Tax reductions provided to British Columbians in Budget 2008 total $2.3 billion over three years, of which $1.85 billion is recycled from the carbon tax.

In addition to tax reductions, spending initiatives that stimulate economic growth remain a vital component of the province’s fiscal plan. New investments totaling $346 million over four years are included in this budget supporting environmentally responsible resource development, engagement with Aboriginal peoples regarding land and resource activities, post-secondary research opportunities and community development.

Table 7.

Sustaining and strengthening social services

Budget 2008 also commits funding to sustaining and enhancing education and other key services upon which British Columbians depend. Budget 2008 provides:

  • $144 million over three years for K‑12 education, despite declining enrolments. This funding enables the opening of up to 400 Strong Start centres by 2010; and
  • $787 million over four years invested in programs that reduce homelessness; support adults and children at risk; implementation of a positive aging action plan; maintain justice and public safety; and sustain a wide range of supports for those in need.

Table 8.

$2.9 billion to support health care

Budget 2008 commits $2.9 billion in new funding to health care to provide a sustainable growth track averaging six per cent a year. The new funding accounts for about two-thirds of the consolidated revenue fund budget increases allocated in Budget 2008. Included in this funding is a $300 million Transformation Fund to help implement a broad package of changes impacting many areas of the system, as well as the recently announced range of legislative and regulatory initiatives. An Innovation and Integration fund totaling $75 million is set aside in the contingencies vote to:

  • support patient focused service enhancement and best practices;
  • facilitate innovation; and
  • improve integration and coordination of health service delivery.
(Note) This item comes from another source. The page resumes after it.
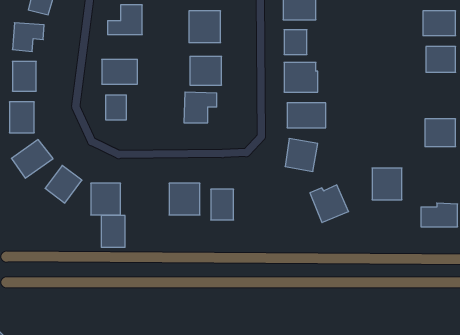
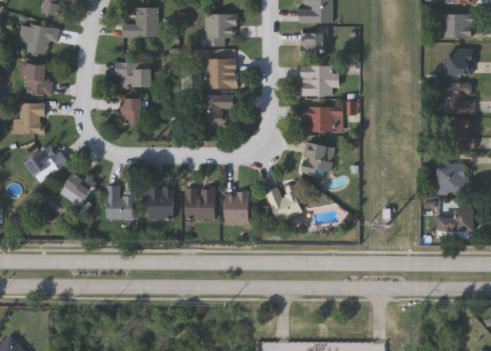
building: none -> [442,83,473,111]
building: [372,168,402,200] -> [435,163,465,195]
building: [310,185,349,223] -> [265,184,304,222]
building: [101,216,125,247] -> [149,187,173,219]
Government is also supporting major new health projects in Victoria, Kelowna, Vernon and Fort St John with $543 million over four years contributed to those projects, and new projects at the planning stage at the BC Children’s Hospital and in Prince George.

Chart 9.

Conclusion

In summary, Budget 2008:

  • introduces a revenue neutral carbon tax as a key climate action tool;
  • provides the fiscal resources to support the development and implementation of the climate action plan;
  • commits to additional tax cuts for business and individuals to support climate action and enhance competitiveness;
  • makes continued investments to strengthen competitiveness and promote economic growth;
  • includes significant prudence in face of the economic risks in the US; and
  • provides new funding to sustain health care and other key public services in the years ahead.